• [Exercise]: Each line in the data holding "hand" should be listed.

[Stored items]
┄┄┄┄┄┄┄┄┄┄

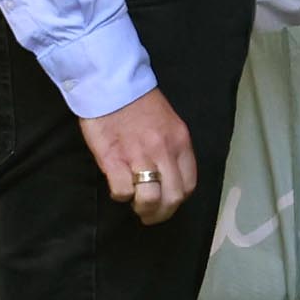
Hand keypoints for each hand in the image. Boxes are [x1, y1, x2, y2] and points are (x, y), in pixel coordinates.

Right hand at [81, 90, 199, 225]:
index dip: (177, 199)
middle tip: (150, 215)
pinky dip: (121, 196)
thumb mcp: (168, 123)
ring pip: (151, 199)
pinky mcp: (114, 160)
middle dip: (162, 213)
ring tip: (135, 206)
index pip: (189, 184)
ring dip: (144, 209)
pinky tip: (117, 187)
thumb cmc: (138, 103)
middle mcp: (164, 152)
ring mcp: (139, 156)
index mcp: (180, 142)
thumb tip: (168, 176)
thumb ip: (171, 149)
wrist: (111, 84)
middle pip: (173, 198)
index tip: (166, 202)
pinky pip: (123, 192)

┄┄┄┄┄┄┄┄┄┄

• [Response to the exercise]:
Hand keypoints for each hand in the image. Boxes are [x1, y1, x2, y2] and points are (x, y), in pixel coordinates.
Right hand at [81, 90, 199, 225]:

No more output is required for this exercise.